Source extract >>
Matt Bolus at The 404 Kitchen

You wouldn’t describe chef Matt Bolus of The 404 Kitchen as lacking in confidence. Eight years ago he came to Nashville to take over the kitchen at Watermark, and his first day in town he headed straight to the Country Music Hall of Fame to show off his culinary chops as a competitor in the Scene’s annual Iron Fork event. While he didn’t win that evening, it was immediately apparent that the East Tennessee native would be bringing an ambitious new energy to the local dining scene. After a short stint at Watermark, Bolus moved on to helm the kitchen at Flyte before opening The 404 Kitchen with business partners Howard Greenstone and Ken Levitan. After operating out of the tiny kitchen in 404 to great acclaim, Bolus made the leap across the street, reopening the restaurant in the expansive former home of his first Nashville employer, Watermark. It was a bold move that paid off.

“Chefs have an inherent attitude to jump off a cliff before you know what’s at the bottom,” Bolus explains. His latest leap is a venture with his backers to take over operations at the former Fin & Pearl, just a short walk from 404, at 211 12th Ave. S. in the Gulch. The restaurant opened in 2016 with intentions of invigorating the seafood offerings in Nashville while concentrating on sustainably sourced fish primarily from the Gulf of Mexico, and maintaining green restaurant practices in their operations. While that concept was appreciated, diners never quite bit when it came to the higher prices associated with Fin & Pearl’s philosophy. The investment group headed by Tom Morales backed out after a little more than two years, leaving a shell for Bolus and his group to inhabit. They’re currently in transition now, with hopes to enact all their changes by the end of March.

Why does Bolus think he’s the one to revitalize the spot, the way he did with the former Watermark space? “Stupidity!” he jokes. But the chef actually has a culinary background that dovetails nicely with the concept of a seafood-centric restaurant.

“One of my first jobs was interning in London for John Blagden Fishmongers in 2002-03,” he says. “Then I worked as a sous chef in The Ocean Room at The Sanctuary Hotel in Kiawah Island [S.C.], where the dining room literally opened up to a view of the Atlantic Ocean.” He went on to join the kitchen at FIG in Charleston, S.C., the acclaimed flagship restaurant of James Beard Award-winning chef Mike Lata.

Supplied information >>
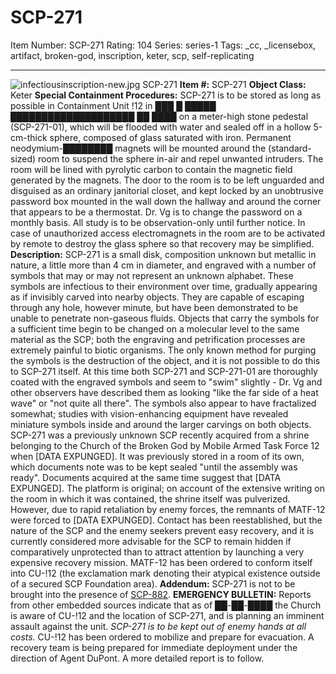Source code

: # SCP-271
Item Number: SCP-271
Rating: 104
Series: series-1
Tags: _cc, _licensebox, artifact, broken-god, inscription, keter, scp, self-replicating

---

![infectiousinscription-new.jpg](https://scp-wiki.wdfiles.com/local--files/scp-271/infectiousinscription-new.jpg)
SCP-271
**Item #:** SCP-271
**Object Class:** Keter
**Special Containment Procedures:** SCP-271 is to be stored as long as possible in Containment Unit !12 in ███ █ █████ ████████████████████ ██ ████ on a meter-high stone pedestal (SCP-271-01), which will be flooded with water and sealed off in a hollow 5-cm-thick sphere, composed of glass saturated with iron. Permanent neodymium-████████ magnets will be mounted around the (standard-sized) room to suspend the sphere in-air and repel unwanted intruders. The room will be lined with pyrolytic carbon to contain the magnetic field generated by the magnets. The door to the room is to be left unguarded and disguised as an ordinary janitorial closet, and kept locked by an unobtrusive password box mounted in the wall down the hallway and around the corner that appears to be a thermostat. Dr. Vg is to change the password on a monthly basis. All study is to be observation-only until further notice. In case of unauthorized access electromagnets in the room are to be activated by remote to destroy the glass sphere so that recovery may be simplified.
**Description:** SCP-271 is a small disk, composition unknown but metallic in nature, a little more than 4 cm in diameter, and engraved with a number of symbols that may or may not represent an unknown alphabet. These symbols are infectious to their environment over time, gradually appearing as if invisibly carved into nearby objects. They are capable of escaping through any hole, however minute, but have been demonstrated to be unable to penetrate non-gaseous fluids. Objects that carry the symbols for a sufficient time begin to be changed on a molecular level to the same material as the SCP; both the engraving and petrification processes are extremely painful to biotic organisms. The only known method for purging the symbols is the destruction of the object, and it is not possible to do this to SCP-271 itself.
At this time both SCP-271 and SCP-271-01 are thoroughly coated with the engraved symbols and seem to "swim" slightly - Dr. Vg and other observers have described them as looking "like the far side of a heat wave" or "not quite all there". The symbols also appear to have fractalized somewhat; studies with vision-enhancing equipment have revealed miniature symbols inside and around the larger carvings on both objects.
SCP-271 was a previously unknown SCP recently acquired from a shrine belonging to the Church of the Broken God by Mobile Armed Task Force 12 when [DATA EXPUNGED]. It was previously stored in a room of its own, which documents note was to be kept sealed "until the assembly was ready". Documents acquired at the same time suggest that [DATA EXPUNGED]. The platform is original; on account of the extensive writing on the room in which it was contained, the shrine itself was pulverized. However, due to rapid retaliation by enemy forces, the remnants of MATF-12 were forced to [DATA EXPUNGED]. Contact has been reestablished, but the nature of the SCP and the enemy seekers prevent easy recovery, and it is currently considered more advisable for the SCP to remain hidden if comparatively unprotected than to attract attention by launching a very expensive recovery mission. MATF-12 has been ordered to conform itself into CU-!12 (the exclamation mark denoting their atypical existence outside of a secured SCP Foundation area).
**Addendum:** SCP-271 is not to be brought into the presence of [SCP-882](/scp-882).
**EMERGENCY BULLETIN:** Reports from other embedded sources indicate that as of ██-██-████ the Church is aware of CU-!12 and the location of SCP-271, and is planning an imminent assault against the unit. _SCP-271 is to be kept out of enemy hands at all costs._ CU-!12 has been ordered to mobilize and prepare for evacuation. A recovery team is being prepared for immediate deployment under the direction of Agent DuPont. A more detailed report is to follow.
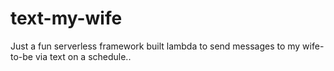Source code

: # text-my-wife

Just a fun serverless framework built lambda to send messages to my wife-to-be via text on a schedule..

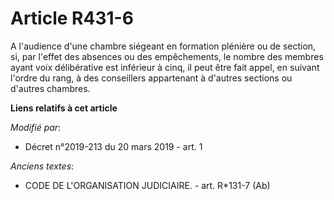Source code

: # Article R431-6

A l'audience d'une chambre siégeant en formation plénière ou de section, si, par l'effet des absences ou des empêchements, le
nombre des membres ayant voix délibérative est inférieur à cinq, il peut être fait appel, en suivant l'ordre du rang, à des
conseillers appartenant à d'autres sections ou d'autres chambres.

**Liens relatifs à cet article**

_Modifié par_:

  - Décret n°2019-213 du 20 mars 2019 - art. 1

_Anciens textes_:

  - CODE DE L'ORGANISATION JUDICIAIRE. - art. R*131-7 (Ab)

--

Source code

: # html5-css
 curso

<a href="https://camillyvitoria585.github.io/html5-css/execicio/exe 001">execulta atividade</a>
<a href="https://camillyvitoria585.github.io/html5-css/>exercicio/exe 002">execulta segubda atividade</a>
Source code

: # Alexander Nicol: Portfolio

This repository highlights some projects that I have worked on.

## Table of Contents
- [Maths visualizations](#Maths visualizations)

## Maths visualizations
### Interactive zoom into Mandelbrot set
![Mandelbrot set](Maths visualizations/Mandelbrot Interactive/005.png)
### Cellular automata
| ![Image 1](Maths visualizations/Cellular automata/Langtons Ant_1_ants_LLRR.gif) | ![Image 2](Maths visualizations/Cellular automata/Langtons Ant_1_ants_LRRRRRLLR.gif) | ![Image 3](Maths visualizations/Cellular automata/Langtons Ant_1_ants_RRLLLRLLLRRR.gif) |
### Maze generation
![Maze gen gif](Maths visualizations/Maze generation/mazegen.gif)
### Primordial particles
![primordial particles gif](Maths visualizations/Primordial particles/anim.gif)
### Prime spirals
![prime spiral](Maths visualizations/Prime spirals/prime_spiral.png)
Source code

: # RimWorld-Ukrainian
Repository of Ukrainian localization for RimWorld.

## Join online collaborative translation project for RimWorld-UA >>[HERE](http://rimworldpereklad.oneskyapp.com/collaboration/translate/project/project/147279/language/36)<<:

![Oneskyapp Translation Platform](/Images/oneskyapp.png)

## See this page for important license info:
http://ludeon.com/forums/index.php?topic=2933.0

Work task 1 >>
Answer these questions using the profile of chef Matt Bolus, giving each answer on its own line.
(a) What competition did Bolus enter on his first day in Nashville?
(b) At what address is the former Fin & Pearl located?
(c) For which business did Bolus intern in London in 2002-03?
Work task 2 >>
Carry the profile of chef Matt Bolus forward from its final sentence, matching its tone.

Task output 1 >>
(a) The Scene's annual Iron Fork event, held at the Country Music Hall of Fame.
(b) 211 12th Ave. S. in the Gulch.
(c) John Blagden Fishmongers.

Task output 2 >>
“Charleston is a great place to learn about seafood and fishing practices,” says Bolus. “I fell in love with seafood working in London, and I’ve always been the person in charge of purchasing, butchering and portioning the fish wherever I’ve worked. I was Lata’s fish butcher, and we used to get fish in and slice it really thin to taste it fresh, to figure out whether to serve it as a crudo or fry it as part of an entrée. Mike was always looking for new ways to cook fish, and ever since, I’ve been dreaming of opening up a true seafood restaurant. This is kind of a dream come true.” 

Bolus learned more than just fish-cooking techniques during his years in Charleston. He also gained a passion for the sea.

“It’s super intoxicating in a great way when you’re in that environment. You can tell if there have been oil spills or storms just by looking at the size and tasting things. It’ll tell you the health of the ocean.”

The new ownership has taken over Fin & Pearl without having to shut down operations, but they still might take a few days off to change the interior and retrain the staff. Currently, Fin & Pearl is operating under an interim menu. “I don’t feel like it’s ours yet,” says Bolus. “We haven’t put our twists on it yet, but there’s never a right time to make a big change like this. It’s like having a baby. If you wait for the perfect time to do it, you never will.”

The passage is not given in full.